Earlier this week, it was reported that Transport for London is seeking a legal review of the levy imposed by the PPF. TfL claims the levy is "unreasonable", and other DB providers with similar concerns about the unfairness of the levy will no doubt be awaiting the outcome with interest.

And today it emerges that the Fund's deficit more than doubled in the year to March 2009, from £517 million to £1.23 billion, prompting – according to the Telegraph – "questions about the viability of Britain's pensions lifeboat".

Before anyone presses the panic button, however, it's worth bearing a couple of things in mind.
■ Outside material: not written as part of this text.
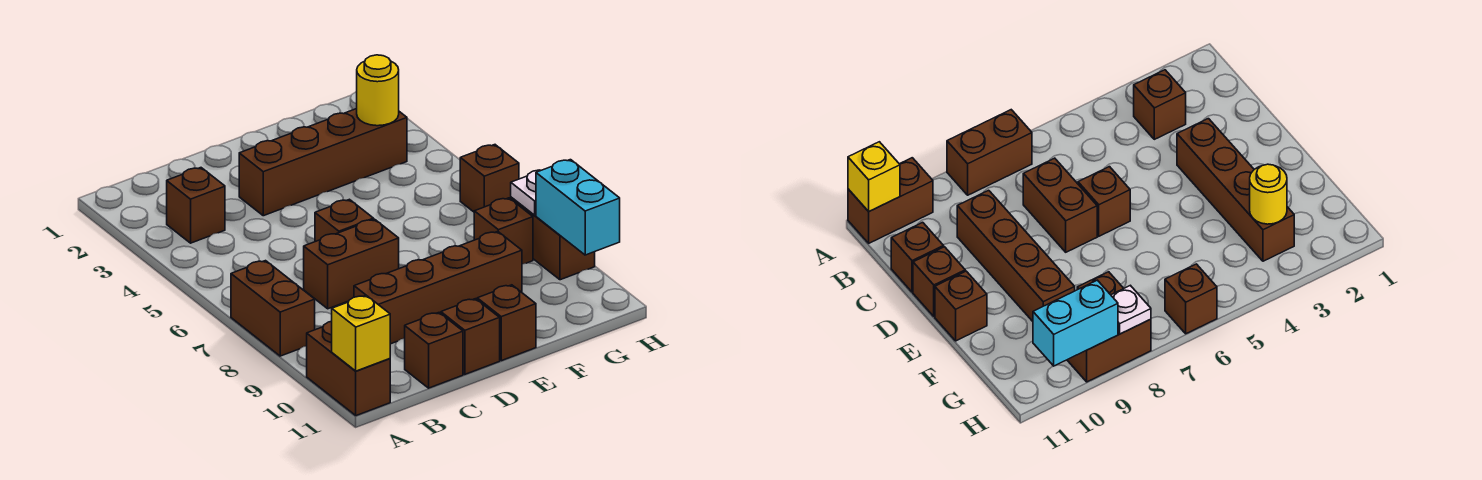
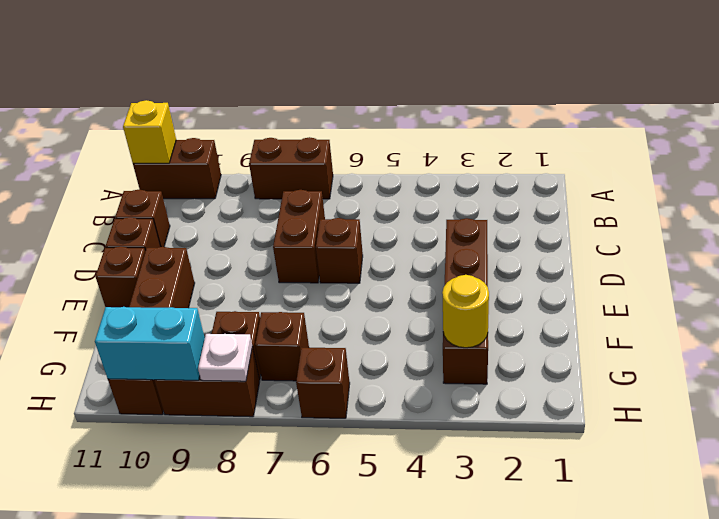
brown 1x1 brick [167,168,225,243] -> brown 1x1 brick moved to [255,312,309,381]
brown 1x4 brick [354,231,522,344] -> brown 1x4 brick moved to [108,247,195,415]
Firstly, as PPF Chief Executive Alan Rubenstein recently pointed out, the PPF is currently paying out around £7m a month to its 13,000 beneficiaries, and while these numbers will increase in the coming months, the Fund already has some £3bn in assets, so "let's not pretend there are not extreme scenarios out there that could see us run out of money, but that will not be happening in the foreseeable future".

And secondly, Mr Rubenstein and his colleagues are smart enough to have learned from the American experience. The US equivalent of the PPF, the Pension Benefits Guaranty Corporation was set up in the mid seventies, and has amassed an eye-watering $33 billion deficit. Even so, the debate in Washington is around how to fix the PBGC, not how to get rid of it. What politician, after all, would want to be seen as the individual who allowed a lifeboat to sink?